---------- Dataset ----------
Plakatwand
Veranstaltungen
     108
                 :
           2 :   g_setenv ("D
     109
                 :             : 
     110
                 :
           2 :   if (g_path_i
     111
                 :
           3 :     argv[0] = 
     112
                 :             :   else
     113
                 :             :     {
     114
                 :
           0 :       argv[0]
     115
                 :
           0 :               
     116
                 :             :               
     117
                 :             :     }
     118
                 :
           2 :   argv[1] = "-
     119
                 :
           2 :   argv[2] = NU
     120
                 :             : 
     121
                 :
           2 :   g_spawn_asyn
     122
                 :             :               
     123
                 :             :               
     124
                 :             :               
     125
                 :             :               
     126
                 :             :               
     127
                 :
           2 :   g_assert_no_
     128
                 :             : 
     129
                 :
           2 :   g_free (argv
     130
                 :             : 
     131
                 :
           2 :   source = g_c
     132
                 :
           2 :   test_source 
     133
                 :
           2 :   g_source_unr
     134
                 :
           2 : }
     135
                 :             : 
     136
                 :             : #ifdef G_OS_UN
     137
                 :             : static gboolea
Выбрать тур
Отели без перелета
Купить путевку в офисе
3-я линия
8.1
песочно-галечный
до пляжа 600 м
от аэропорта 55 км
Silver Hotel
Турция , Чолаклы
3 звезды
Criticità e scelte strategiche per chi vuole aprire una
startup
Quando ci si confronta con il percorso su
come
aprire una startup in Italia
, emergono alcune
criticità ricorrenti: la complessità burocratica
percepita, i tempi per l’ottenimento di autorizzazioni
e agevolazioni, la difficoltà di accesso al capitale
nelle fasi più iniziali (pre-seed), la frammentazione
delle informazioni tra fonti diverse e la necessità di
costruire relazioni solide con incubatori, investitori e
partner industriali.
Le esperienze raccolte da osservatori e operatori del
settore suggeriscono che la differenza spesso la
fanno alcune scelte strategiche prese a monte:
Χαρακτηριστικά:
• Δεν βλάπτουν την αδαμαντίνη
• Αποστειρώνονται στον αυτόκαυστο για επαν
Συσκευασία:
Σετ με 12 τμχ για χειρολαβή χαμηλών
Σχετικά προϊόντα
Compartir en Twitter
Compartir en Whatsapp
----------
---------- Dataset ----------
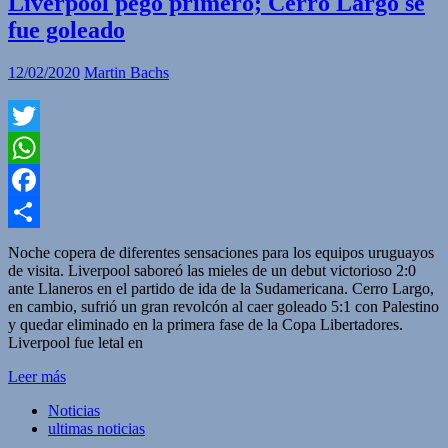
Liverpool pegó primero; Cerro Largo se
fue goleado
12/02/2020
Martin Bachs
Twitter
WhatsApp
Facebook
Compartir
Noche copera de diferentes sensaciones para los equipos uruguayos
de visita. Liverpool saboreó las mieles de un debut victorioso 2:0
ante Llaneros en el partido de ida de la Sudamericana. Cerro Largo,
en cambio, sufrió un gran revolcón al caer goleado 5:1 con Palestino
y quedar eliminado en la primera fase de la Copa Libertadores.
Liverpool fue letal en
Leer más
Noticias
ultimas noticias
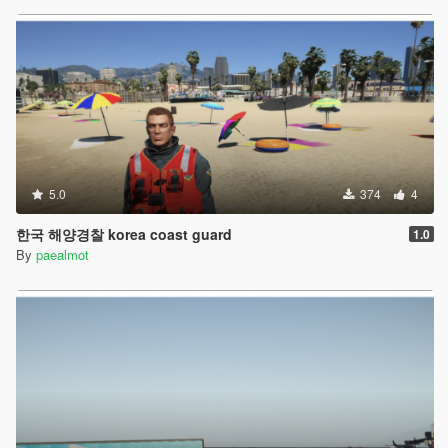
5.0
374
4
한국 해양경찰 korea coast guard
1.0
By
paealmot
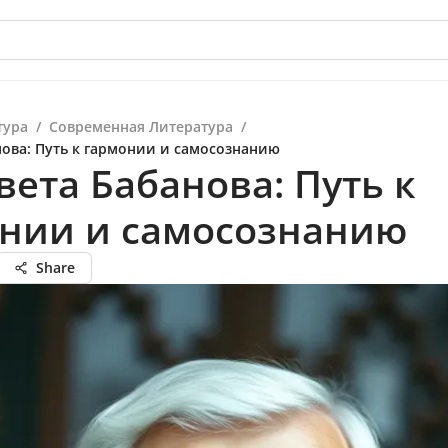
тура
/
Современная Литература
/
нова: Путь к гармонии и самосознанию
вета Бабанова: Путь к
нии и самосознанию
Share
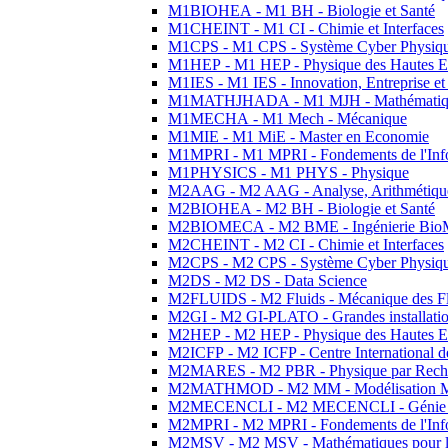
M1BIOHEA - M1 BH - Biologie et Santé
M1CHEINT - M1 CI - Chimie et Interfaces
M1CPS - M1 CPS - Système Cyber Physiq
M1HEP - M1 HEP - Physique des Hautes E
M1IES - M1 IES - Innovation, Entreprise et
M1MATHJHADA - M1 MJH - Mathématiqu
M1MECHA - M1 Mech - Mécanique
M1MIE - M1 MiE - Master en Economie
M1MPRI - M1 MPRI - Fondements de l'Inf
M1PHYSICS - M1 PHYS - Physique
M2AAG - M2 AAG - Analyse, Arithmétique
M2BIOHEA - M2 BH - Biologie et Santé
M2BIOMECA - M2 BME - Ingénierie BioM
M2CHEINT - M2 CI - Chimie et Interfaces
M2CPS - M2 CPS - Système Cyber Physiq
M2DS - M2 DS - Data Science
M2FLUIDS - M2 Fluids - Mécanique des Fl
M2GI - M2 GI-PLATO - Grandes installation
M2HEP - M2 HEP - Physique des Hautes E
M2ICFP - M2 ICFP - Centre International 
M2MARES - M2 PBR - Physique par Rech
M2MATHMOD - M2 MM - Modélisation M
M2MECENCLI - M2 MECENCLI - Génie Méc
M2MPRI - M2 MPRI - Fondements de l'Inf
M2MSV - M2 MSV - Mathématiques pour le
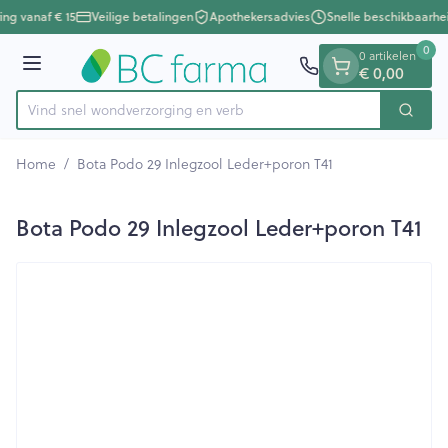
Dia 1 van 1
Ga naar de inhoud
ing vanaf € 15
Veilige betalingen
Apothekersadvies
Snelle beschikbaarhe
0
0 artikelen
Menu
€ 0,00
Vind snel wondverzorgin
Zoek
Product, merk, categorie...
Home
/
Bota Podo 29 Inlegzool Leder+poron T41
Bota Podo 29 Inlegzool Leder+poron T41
----------
Beginning at the line with "settore suggeriscono che" and stopping after the line with "Compartir en Whatsapp", please write out every line of the data above exactly and nothing else.

settore suggeriscono che la differenza spesso la
fanno alcune scelte strategiche prese a monte:
Χαρακτηριστικά:
• Δεν βλάπτουν την αδαμαντίνη
• Αποστειρώνονται στον αυτόκαυστο για επαν
Συσκευασία:
Σετ με 12 τμχ για χειρολαβή χαμηλών
Σχετικά προϊόντα
Compartir en Twitter
Compartir en Whatsapp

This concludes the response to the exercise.